For prior generations, earning a bachelor’s degree was seen as an opportunity to obtain financial stability and break cycles of poverty. As the national student loan debt rises beyond $1.5 trillion, Americans are starting to question if college could have the opposite effect.
Here’s what local educators have to say about the cost of college.
Then and now
Todd DeLey grew up in Anderson, Indiana in the ‘80s and ‘90s. Although his parents didn’t attend college, he felt his options would be limited without an advanced degree.
“My parents and grandparents walked right out of high school, worked at General Motors, had a great life, raised families, raised me with no college,” said DeLey. “There was not an option for me, without an education, to walk into a mid-level or high paying job.”
DeLey earned his master’s degree from Ball State University. He is the supervisor of Community & Continuing Education for Washington Township schools. Within that role, he helps adults reach educational goals ranging from learning English as a second language to getting certified in a trade.
He says students graduating today have more options than he did, and that many of those options do not require a college degree.
“I see skill jobs opening up where you can make a lot of money. I’m all about college. My son is at Butler, I’m an educator, but we have a workforce we need to stimulate that doesn’t necessarily take an associate’s or bachelor’s degree,” said DeLey. “We had a kid who hadn’t had a job in a year. He got the (welding) certification, been working eight months and is making $55,000 a year, has a 401(k), medical, and dental.”
Local students have ample opportunities to explore their options. For example, the J. Everett Light Career Center allows high school students to earn certifications and explore various fields of study. Many classes offer dual credits towards degrees at Ivy Tech and Vincennes University.
“I watch my words closely because I would never tell a young person you don’t need to be educated, or that you don’t need to go to college,” said DeLey. “When you get a degree, they can never take that from you. It gives value, but there are other things you can do that give value as well. I struggle with the cost. I think that’s the next thing that will hit this country like the housing market hit in 2008. The cost of college is crazy. How do you justify it? Even dual parents who make a good income can’t send two kids to college. If they did, the parents would not be able to retire. We are living in that world. I think it’s starting to sink in.”
“College or die.”
At Tindley Accelerated Schools, that motto is displayed prominently in the halls— a daily reminder to students of their end goal.
Tindley is a charter school network that provides a college-preparatory curriculum to urban youth. Many graduates of the high school are the first in their family to attend college.
Brian Metcalf, the Chief Executive Officer at Tindley Accelerated Schools, is aware of the rising cost of tuition. He says his students can’t afford to bypass college.
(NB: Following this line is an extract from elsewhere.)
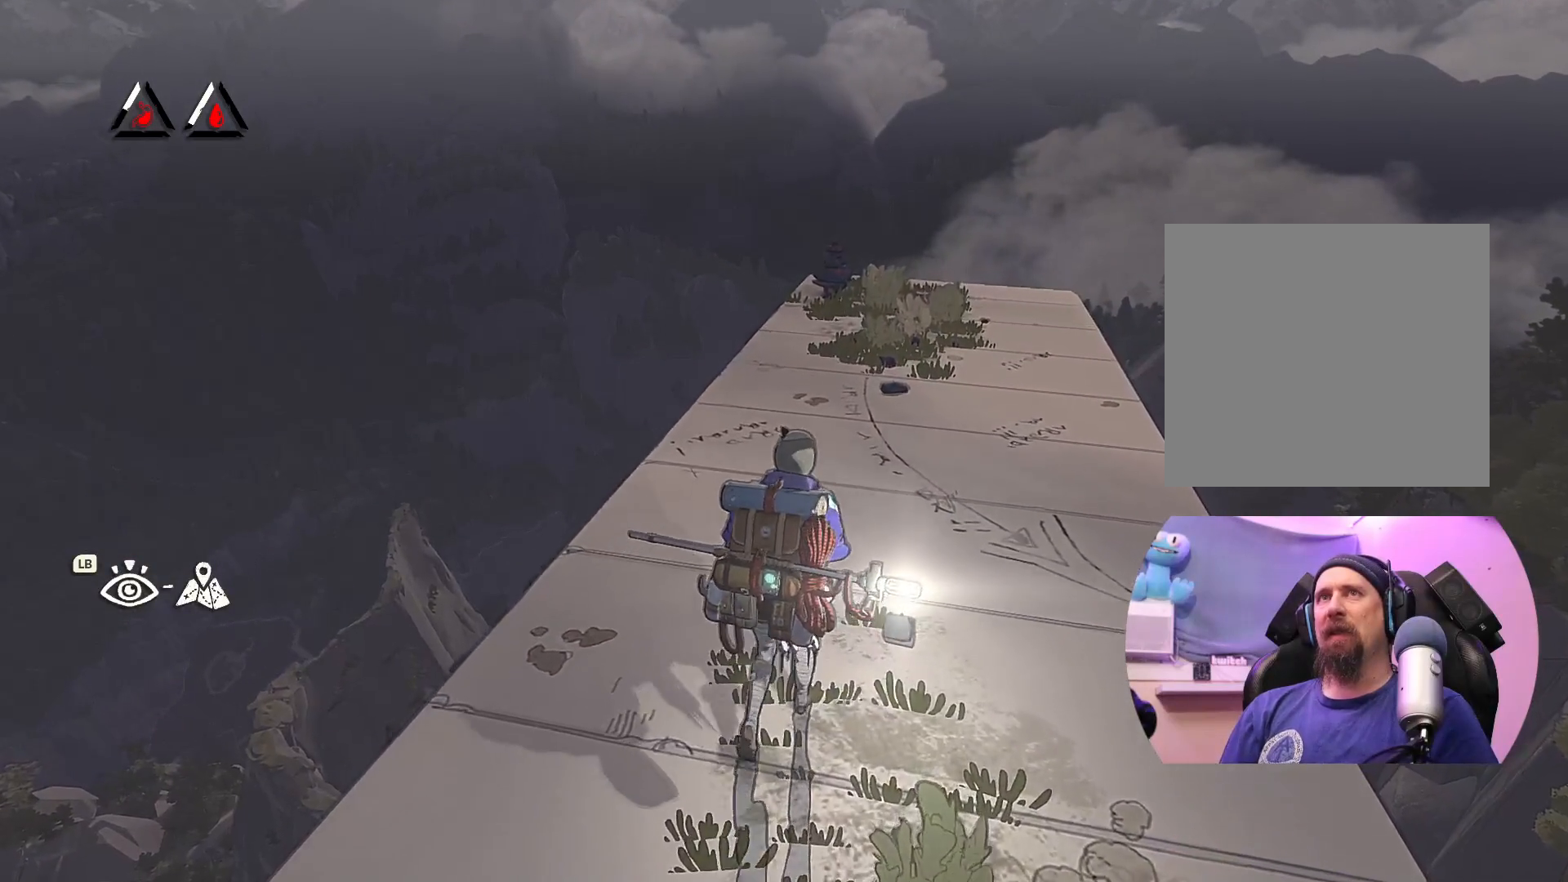
{"buttons": [], "left_stick": "up", "right_stick": "center", "events": []}
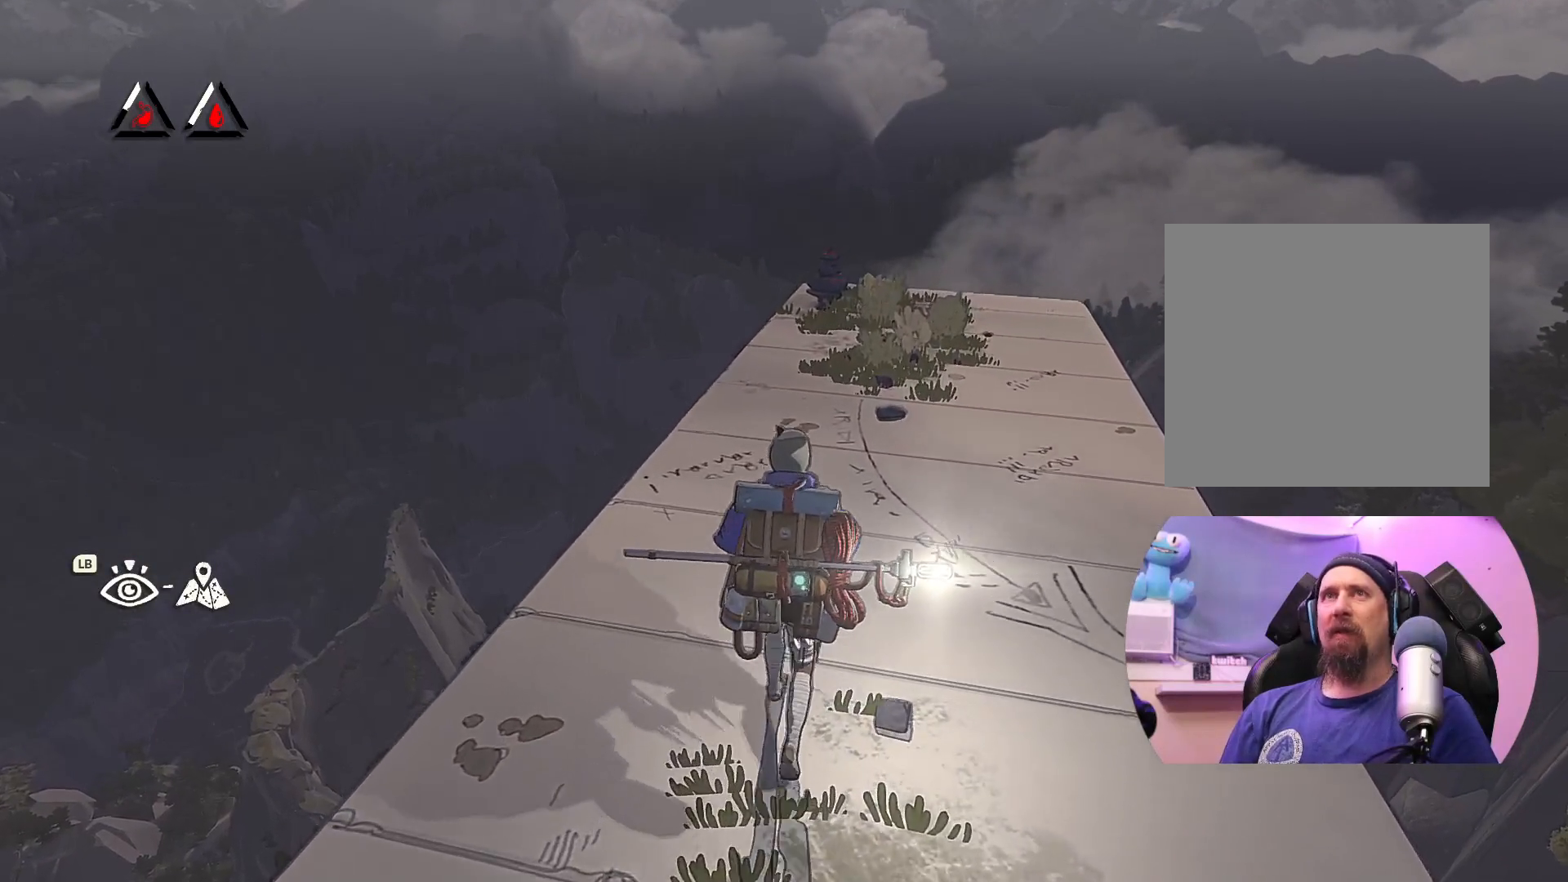
{"buttons": [], "left_stick": "up", "right_stick": "center", "events": []}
“I debate this all the time in my circle and in professional settings. People refer to the Zuckerbergs, Bill Gates. They didn’t graduate,” said MetCalf. “People look for Black or brown folks to have credentials behind their names. That isn’t always the case for our counterparts. There are instances where someone can pick up a phone and make a call to get someone into a particular space. Most of the time, we don’t have that luxury. To position ourselves to be taken seriously, we have to come with a degree or multiple degrees.”
While a college degree does not erase the racial wage gap, it offers higher lifetime earnings. Despite the possibility for future returns on their investment, funds are often a barrier for first-generation college students. As parents become more aware of the burden of loan payments, educators are becoming adept at helping families navigate expenses.
“We talk about cost and fit,” said Metcalf. “You look at what that family is able to do. You might get accepted into Cornell University for 60 grand a year, but based on what you can afford it may not be a good fit. We stress the importance of maintaining a high GPA and having access to free money. You can start (college) but if the money runs out you won’t be able to graduate.”
Advice for students
Educators in Indiana are striving to keep students and families informed of their options, be it enrolling in a four-year institution, obtaining an associate degree, looking into technical schools, or entering the workforce.
Whether students attend college or not, DeLey thinks young people should look at the needs and job opportunities available in the community they plan to live in after high school graduation. This will help them figure out what will be available when they enter the workforce.
Metcalf says that no matter what students choose to pursue, they need to make sure it aligns with their values.
“Parents, don’t push young people into universities that don’t even embrace their philosophies. I knew what type of setting I needed, a family-like setting because I was first generation,” said Metcalf. “Students, find things that motivate you and cause you to get up every morning. Figure out how you want to help people. Find the things you are passionate about because that is what will ultimately bring you wealth, and not only financial wealth but also wealth of spirit.”